Sejarah mengatakan, bahwa Cherwood pernah hampir hangus saat api melalap kota itu pada suatu malam tanggan 14 April 1850. Semua bagian kota itu hangus terbakar oleh api, dan yang tertinggal hanyalah batu-batu penyusun dindin bangunan yang selamat.
Cherwood kemudian secara perlahan dibangun kembali. Namun pembangunannya dipenuhi dengan berbagai masalah. Mengenai tanah, pajak, biaya untuk pembangunan, dan juga adanya sekte-sekte gelap yang mengatakan bahwa Cherwood terkutuk. Mereka mengatakan, kutukan itulah yang menyebabkan kebakaran besar di kota itu beberapa tahun yang lalu. Tapi, tentu saja masih banyak orang yang tidak mau percaya dengan takhayul seperti itu. Dan Cherwood berhasil diangun kembali, berdiri kokoh hingga abad-abad selanjutnya.
Cerita aneh yang Liz dengar mengenai Cherwood adalah, sering terjadinya penampakan di beberapa tempat kota tua itu. Ada yang mengatakan penampakan seekor anjing di pemakaman, lalu seorang gadis yang duduk di ayunan taman tengah kota, dan ada pula yang mengatakan bahwa kadang jam besar yang ada di menara balai kota bergerak mundur satu menit setiap tanggal 14, bulan April. Tidak ada yang pernah tahu mengenai alasan dibalik kemisteriusan jam besar itu. Ada yang mulai mengaitkan, bahwa mungkin arwah dari para penduduk yang terbakar kala itu masih menempati Cherwood hingga detik ini.
Liz, sebenarnya bukanlah seorang penulis cerita horor atau misteri. Namun ada permintaan pada redaksi dimana ia bekerja, untuk membuat sebuah kolom misteri dimana penduduk Hauldnspring menyukainya. Dan Liz mendapatkan tanggung jawab untuk menuliskan hal tersebut.
Liz masih duduk di depan komputernya di kamar hotel Diamond yang ia tempati. Jemarinya sudah siap untuk mengetik, namun berkali-kali ia terhenti saat ia seperti mendengar sebuah suara bisikan dari sebelahnya. Ia menolah berkali-kali, namun ia tidak melihat apapun. Hingga sore menjelang, Liz tidak dapat menuliskan satu katapun di komputernya.
Liz memutuskan untuk makan di restoran bawah hotel tersebut. Disana ia bertemu dengan seorang pria yang kebetulan saja bersanding dengannya. Pria tua itu mulai menceritakan segala hal mistis yang ada di Cherwood, seperti apa yang sudah Liz dengar.

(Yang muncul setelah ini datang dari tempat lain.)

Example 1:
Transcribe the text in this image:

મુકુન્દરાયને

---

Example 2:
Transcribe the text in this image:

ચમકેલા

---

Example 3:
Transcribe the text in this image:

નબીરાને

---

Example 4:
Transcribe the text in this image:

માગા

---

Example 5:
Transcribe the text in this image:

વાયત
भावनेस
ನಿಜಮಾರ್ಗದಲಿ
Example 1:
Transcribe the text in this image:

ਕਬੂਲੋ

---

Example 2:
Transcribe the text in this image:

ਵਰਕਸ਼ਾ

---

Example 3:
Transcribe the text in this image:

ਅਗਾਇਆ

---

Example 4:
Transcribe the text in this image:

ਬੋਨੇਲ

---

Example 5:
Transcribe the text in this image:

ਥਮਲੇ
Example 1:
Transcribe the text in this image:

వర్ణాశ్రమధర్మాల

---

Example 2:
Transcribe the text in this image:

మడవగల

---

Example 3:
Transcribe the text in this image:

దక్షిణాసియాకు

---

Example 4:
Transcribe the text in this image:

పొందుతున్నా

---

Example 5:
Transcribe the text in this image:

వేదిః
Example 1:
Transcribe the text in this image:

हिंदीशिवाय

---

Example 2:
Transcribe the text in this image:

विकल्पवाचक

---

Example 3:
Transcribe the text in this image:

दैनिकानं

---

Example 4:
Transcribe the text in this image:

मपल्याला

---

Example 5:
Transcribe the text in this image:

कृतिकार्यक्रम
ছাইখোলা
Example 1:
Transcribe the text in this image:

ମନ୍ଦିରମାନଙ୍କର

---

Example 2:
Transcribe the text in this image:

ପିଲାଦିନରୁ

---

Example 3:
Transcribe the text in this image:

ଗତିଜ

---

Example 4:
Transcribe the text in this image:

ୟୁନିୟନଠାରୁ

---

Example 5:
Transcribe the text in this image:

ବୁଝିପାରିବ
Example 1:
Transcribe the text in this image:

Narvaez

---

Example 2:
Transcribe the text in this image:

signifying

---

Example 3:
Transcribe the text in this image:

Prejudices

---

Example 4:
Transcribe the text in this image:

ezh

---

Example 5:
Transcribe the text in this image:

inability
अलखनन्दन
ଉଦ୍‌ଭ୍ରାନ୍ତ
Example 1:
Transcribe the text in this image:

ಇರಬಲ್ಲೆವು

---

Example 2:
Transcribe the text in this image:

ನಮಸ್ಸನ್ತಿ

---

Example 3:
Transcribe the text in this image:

“Mengenai hotel ini?” tanya Liz dengan santai. Ia tidak berpikir bahwa hotel yang ia tempati berhantu.
“Banyak pendapat mengenai hal itu.” Ucap sang pria tua sambil menggaruk-garuk dagunya yang ditumbuhi sedikit jenggot. Kedua matanya mendelik ke arah Liz.
“Ada alasan kenapa harga inap semalam di hotel ini begitu murah, ‘kan?”
Liz kembali ke kamarnya begitu perutnya kenyang. Dan siapa sangka bahwa ia mulai dapat menuliskan apa yang ada di pikirannya. Jemari tangannya itu berdansa diatas keyboard tanpa henti, dengan kedua mata terus terpicing ke arah layar monitornya yang menyala, menjadi satu-satunya penerangan di kamar yang ia biarkan gelap.
Tanpa ia sadari, jarum jam telah menunjukkan pukul sebelas malam. Namun ia belum merasakan lelah sedikitpun. Karena ia sudah terbiasa menulis artikel panjang, jadi tidak masalah baginya.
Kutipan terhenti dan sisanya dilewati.